According to Peterman acquaintance Lara McClintok:
(We) were concerned that he would be targeted after the protest, and he was. I read the accounts of what was happening to him each week, and it was ugly. The Dean of Men was horribly insulting to him. It was pretty obvious the school was just trying to catch him tripping up so they could get rid of the protester once and for all. If this is how the school treats a loyal student with a legitimate concern (which he was and did have), the school needs to shut its doors. When GLEE is considered a bigger sin than having a board member who knowingly covered up a rape, it’s time to quit calling the school Christian.
And this is far from the first scandal at the so called “Christian University”

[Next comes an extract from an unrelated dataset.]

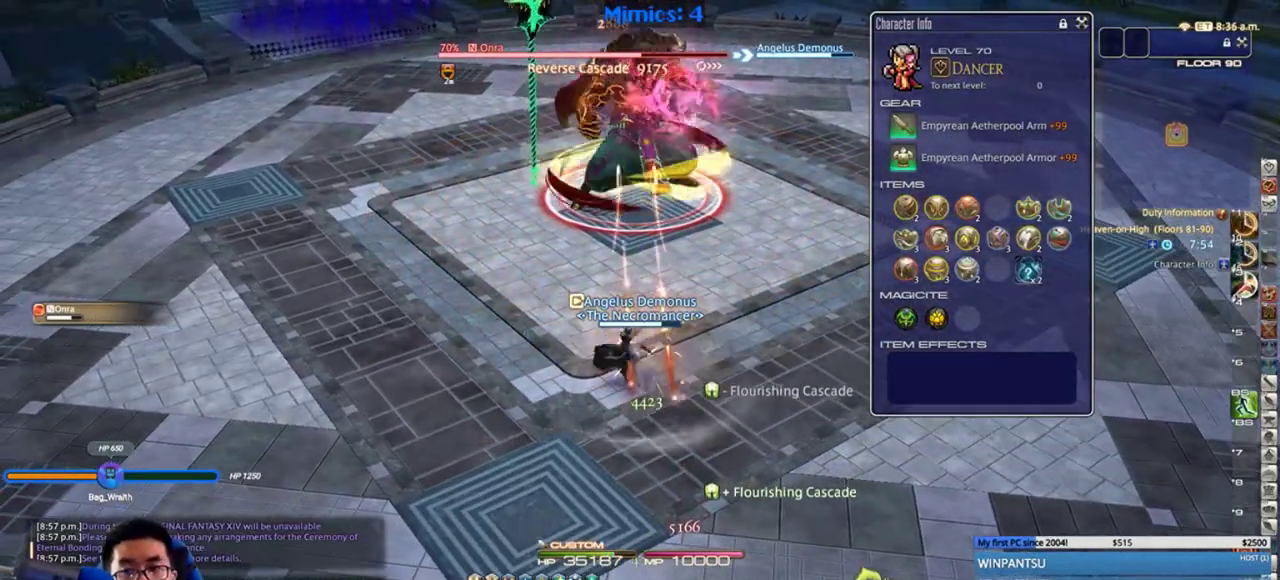
{"keys": ["w"], "events": [[117, "a", "up"], [117, "return", "down"], [183, "return", "up"], [183, "w", "up"], [250, "return", "down"], [250, "w", "down"], [367, "return", "up"], [433, "return", "down"], [433, "w", "up"], [500, "return", "up"], [500, "w", "down"]]}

BJU did not enroll black students until 1971, eight years after the University of South Carolina and Clemson University had been integrated by court order. From 1971 to 1975, BJU admitted only married blacks, although the Internal Revenue Service (IRS) had already determined in 1970 that “private schools with racially discriminatory admissions policies” were not entitled to federal tax exemption. BJU fought back saying that University met all other criteria for tax-exempt status and that the school’s racial discrimination was based on sincerely held religious beliefs, that “God intended segregation of the races and that the Scriptures forbid interracial marriage
In 1976, the Internal Revenue Service notified the university that its tax exemption had been revoked and had to pay back taxes retroactively back to 1970 which totaled more than a million dollars.
When BJU did start to admit single black students it instituted an “no interracial dating rule.” which it dropped only 12 years ago in the year 2000 during a visit from then presidential candidate George W. Bush because of the media attention it garnered.